▶ [Assignment]
For each line below that includes the word "down", make a copy.

━━ Data supplied

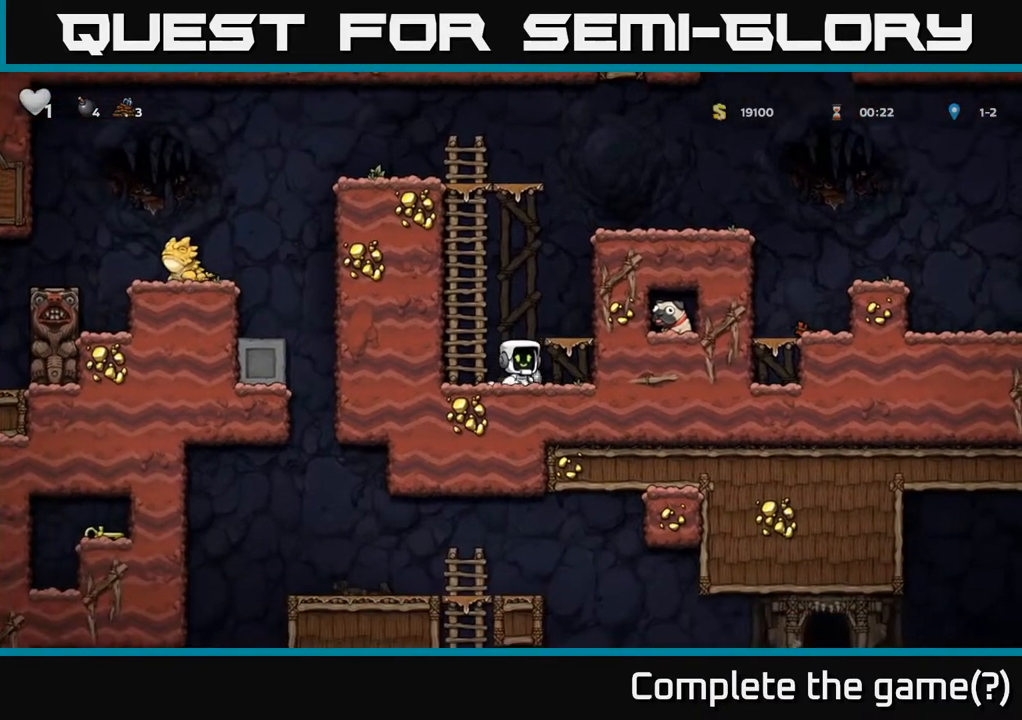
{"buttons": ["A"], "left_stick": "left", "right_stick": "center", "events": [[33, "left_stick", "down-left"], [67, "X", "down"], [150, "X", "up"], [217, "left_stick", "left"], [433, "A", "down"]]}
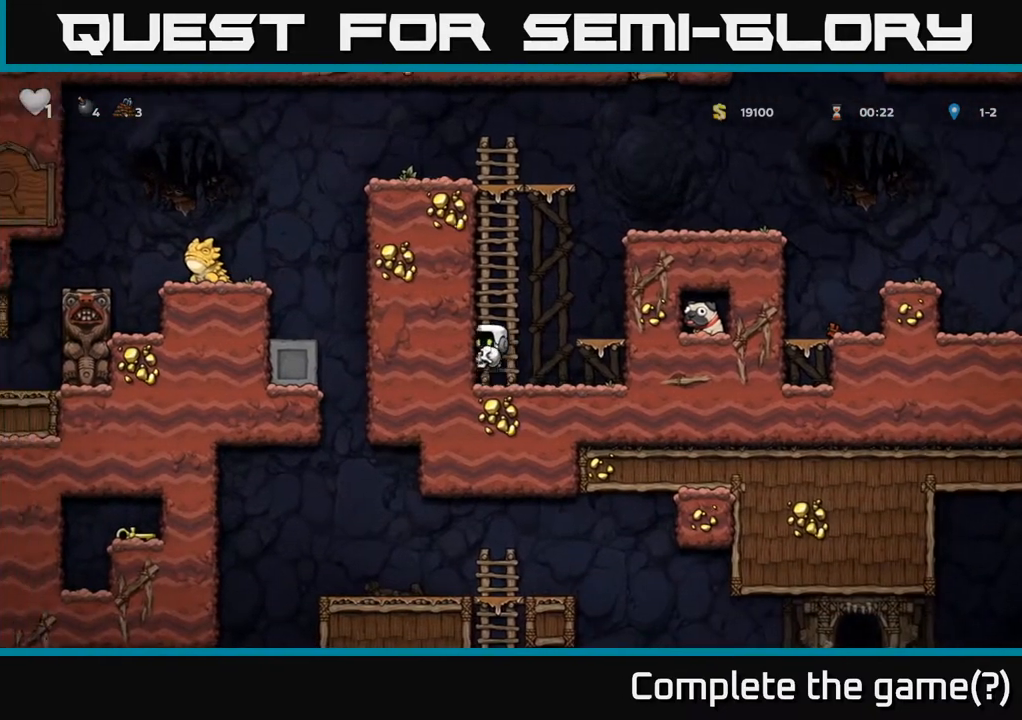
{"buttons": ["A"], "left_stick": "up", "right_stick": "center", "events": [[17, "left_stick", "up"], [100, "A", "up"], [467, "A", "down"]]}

━━━━
━━ Data supplied

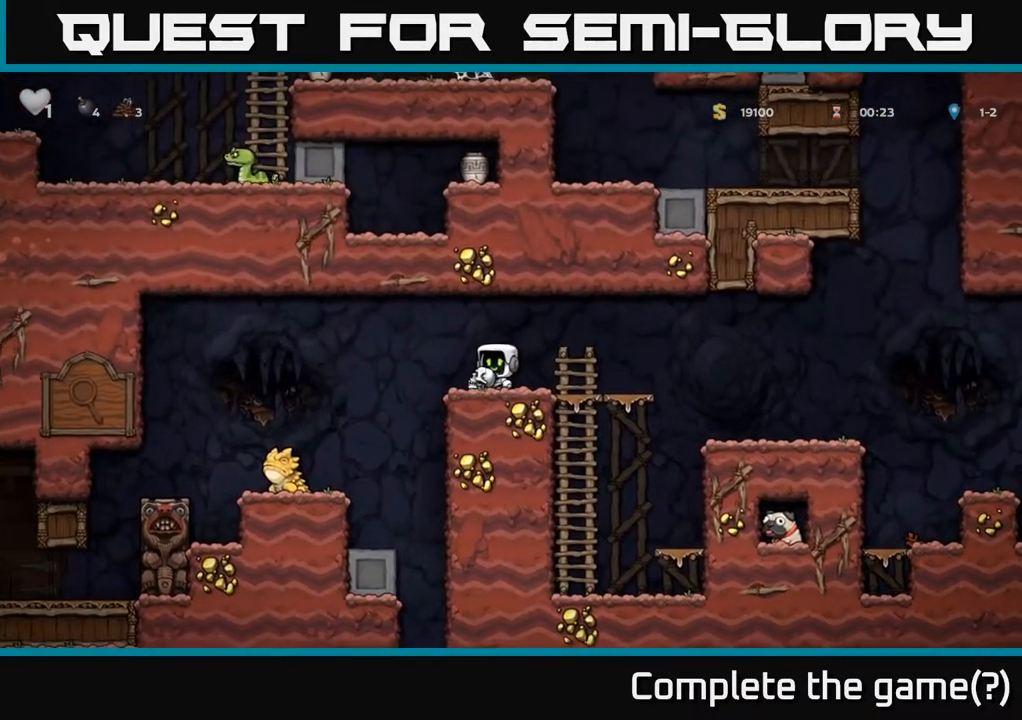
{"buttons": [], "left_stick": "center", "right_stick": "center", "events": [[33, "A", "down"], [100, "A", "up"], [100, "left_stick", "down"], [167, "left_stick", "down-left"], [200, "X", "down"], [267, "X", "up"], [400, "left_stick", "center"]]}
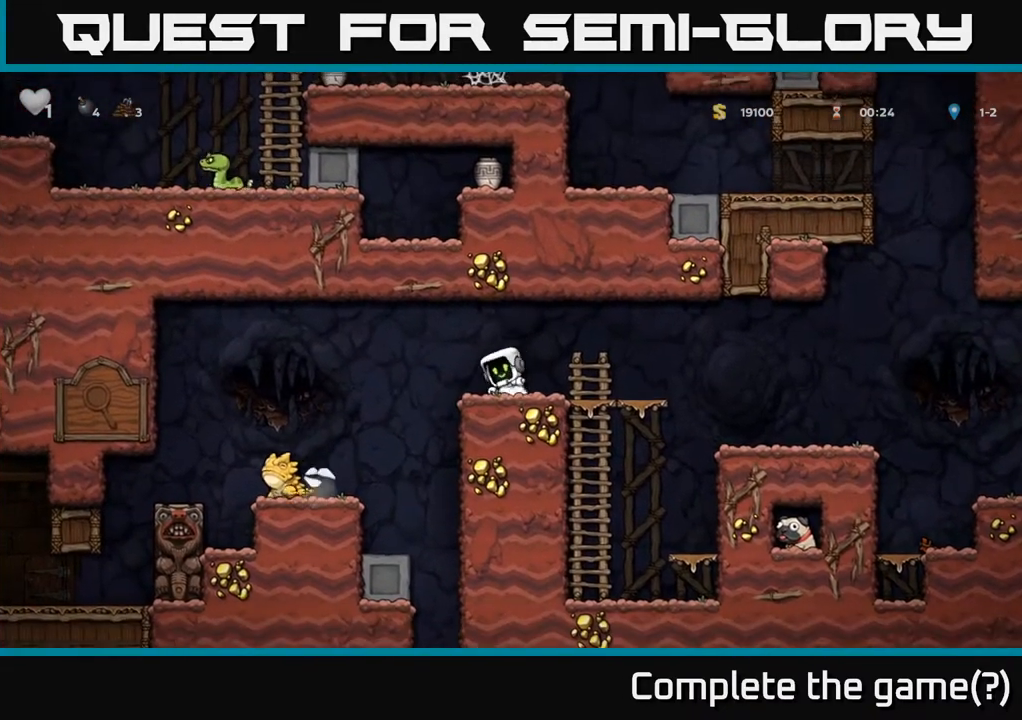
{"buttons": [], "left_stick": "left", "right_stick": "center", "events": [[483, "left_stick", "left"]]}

━━━━

▶ [Answer for this exercise]
{"buttons": ["A"], "left_stick": "left", "right_stick": "center", "events": [[33, "left_stick", "down-left"], [67, "X", "down"], [150, "X", "up"], [217, "left_stick", "left"], [433, "A", "down"]]}
{"buttons": ["A"], "left_stick": "up", "right_stick": "center", "events": [[17, "left_stick", "up"], [100, "A", "up"], [467, "A", "down"]]}
{"buttons": [], "left_stick": "center", "right_stick": "center", "events": [[33, "A", "down"], [100, "A", "up"], [100, "left_stick", "down"], [167, "left_stick", "down-left"], [200, "X", "down"], [267, "X", "up"], [400, "left_stick", "center"]]}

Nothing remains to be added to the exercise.